──────── SUPPLIED ENTRIES ────────

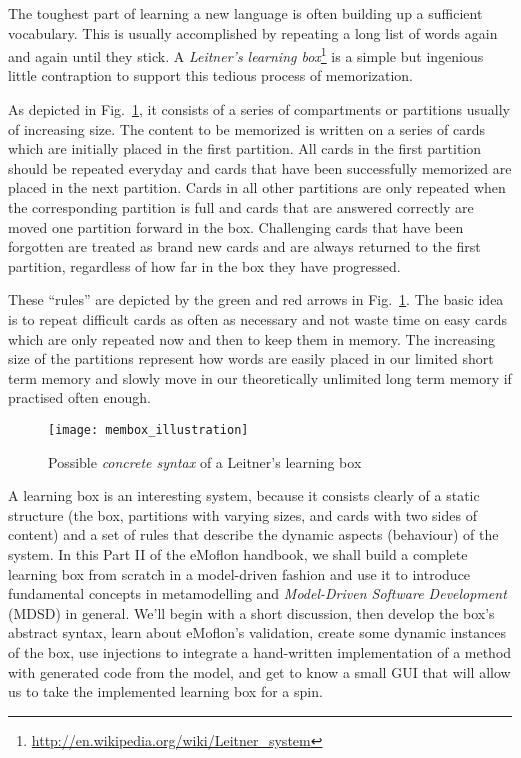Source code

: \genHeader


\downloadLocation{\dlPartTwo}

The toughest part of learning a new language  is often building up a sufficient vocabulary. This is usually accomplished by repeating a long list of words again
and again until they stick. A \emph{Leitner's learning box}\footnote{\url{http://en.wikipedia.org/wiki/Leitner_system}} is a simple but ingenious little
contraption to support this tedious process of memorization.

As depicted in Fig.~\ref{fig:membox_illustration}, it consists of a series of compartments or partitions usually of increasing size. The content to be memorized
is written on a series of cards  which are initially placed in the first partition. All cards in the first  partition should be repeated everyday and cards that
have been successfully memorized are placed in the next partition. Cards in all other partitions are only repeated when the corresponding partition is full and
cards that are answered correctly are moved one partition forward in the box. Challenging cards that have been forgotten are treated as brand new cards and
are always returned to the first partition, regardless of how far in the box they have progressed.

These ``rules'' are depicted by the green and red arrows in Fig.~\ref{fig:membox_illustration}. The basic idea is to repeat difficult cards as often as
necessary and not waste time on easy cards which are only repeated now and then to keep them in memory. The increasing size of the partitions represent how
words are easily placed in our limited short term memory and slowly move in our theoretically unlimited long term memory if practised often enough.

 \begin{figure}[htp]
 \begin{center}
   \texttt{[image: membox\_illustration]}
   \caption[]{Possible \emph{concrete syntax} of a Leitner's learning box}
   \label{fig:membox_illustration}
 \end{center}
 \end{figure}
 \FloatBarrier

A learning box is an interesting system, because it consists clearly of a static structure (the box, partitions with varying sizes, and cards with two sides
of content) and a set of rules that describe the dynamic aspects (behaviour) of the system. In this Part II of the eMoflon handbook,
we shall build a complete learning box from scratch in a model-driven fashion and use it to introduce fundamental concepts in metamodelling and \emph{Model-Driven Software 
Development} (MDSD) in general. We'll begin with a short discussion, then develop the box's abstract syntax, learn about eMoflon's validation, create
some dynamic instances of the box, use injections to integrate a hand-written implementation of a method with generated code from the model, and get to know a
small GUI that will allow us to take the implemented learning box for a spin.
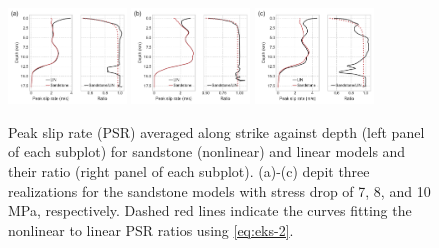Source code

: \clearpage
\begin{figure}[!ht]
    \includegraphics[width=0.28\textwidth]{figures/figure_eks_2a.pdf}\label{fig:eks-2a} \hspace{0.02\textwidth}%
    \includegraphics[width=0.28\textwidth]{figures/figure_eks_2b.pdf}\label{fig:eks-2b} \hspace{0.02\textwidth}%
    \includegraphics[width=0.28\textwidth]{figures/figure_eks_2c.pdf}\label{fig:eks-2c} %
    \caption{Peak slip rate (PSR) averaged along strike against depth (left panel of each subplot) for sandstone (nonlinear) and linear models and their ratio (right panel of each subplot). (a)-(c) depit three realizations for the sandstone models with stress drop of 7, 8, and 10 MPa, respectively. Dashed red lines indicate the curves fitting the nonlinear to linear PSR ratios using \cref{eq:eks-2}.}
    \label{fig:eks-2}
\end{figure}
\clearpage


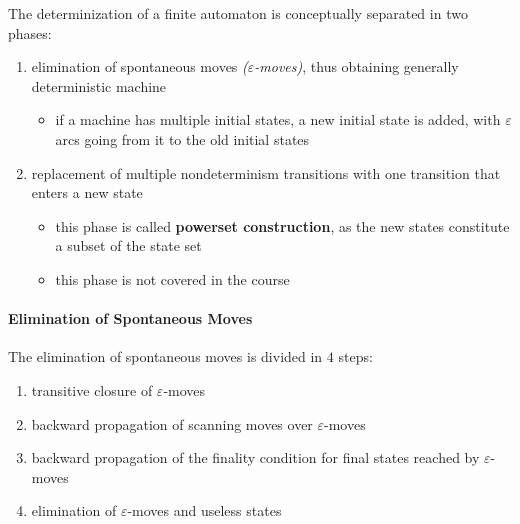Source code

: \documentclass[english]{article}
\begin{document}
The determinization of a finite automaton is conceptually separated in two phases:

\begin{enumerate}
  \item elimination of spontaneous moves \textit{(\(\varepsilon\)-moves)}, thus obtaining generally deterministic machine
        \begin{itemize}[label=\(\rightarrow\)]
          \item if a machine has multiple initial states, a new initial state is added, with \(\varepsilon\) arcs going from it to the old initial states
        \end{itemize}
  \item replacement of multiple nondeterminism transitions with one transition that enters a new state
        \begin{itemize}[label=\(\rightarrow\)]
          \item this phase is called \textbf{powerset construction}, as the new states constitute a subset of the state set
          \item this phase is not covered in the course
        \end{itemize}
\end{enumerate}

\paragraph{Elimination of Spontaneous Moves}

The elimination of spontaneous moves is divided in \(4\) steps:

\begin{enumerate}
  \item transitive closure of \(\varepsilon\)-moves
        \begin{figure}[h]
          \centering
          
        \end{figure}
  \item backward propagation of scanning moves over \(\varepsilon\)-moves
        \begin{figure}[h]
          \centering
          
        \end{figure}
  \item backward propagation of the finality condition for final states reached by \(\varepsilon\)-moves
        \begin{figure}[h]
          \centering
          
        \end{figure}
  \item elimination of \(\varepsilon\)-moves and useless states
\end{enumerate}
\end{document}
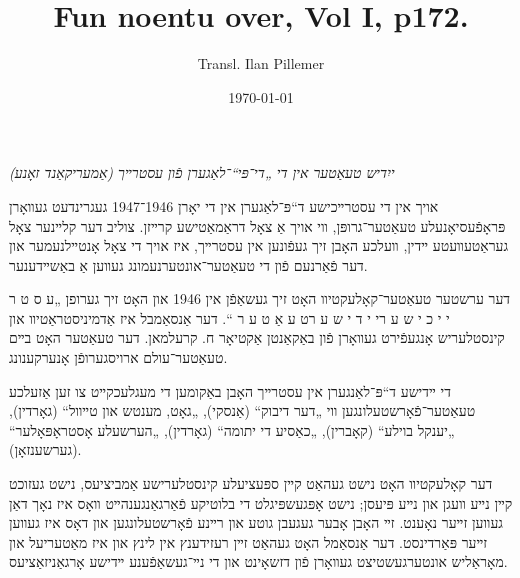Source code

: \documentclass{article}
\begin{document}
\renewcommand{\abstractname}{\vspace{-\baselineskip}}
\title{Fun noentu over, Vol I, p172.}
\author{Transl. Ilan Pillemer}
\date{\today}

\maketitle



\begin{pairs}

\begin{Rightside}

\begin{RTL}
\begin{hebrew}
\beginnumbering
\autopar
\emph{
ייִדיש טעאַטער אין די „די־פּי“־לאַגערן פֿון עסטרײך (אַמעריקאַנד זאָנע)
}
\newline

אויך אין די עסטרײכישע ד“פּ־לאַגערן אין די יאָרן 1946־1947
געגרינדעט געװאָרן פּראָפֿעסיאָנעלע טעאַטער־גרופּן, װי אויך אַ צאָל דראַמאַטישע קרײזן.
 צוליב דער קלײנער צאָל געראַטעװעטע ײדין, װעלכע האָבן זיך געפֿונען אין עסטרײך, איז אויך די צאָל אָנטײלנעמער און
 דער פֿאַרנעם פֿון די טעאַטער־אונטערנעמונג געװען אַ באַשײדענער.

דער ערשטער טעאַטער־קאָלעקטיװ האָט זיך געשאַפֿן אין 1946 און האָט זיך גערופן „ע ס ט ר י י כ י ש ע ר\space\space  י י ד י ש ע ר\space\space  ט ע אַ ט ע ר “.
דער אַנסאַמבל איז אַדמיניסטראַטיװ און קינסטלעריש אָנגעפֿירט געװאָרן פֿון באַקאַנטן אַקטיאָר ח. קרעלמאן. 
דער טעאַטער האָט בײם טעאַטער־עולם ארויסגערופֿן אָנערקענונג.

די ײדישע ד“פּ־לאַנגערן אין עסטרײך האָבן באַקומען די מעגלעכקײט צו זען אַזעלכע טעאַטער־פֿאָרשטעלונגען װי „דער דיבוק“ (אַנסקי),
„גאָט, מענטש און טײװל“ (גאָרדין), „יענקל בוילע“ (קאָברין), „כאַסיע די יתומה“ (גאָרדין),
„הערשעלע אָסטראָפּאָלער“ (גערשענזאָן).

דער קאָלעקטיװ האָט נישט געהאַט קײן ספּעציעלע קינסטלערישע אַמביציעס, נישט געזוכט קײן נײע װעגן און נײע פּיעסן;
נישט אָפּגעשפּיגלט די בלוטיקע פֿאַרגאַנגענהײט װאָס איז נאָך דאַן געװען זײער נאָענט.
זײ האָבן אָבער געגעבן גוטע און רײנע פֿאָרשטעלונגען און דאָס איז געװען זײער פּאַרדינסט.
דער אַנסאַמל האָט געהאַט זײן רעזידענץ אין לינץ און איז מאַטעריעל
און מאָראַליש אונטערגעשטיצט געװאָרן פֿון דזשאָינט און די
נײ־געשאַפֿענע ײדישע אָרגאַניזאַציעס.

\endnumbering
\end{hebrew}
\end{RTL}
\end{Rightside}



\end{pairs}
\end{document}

────────

- _JOB_:
Exact repeat, pictures omitted: give every line from the top of the records down to and including the line with "have been successfully".

- _YOUR RESPONSE_:
Source code

: \genHeader


\downloadLocation{\dlPartTwo}

The toughest part of learning a new language  is often building up a sufficient vocabulary. This is usually accomplished by repeating a long list of words again
and again until they stick. A \emph{Leitner's learning box}\footnote{\url{http://en.wikipedia.org/wiki/Leitner_system}} is a simple but ingenious little
contraption to support this tedious process of memorization.

As depicted in Fig.~\ref{fig:membox_illustration}, it consists of a series of compartments or partitions usually of increasing size. The content to be memorized
is written on a series of cards  which are initially placed in the first partition. All cards in the first  partition should be repeated everyday and cards that
have been successfully memorized are placed in the next partition. Cards in all other partitions are only repeated when the corresponding partition is full and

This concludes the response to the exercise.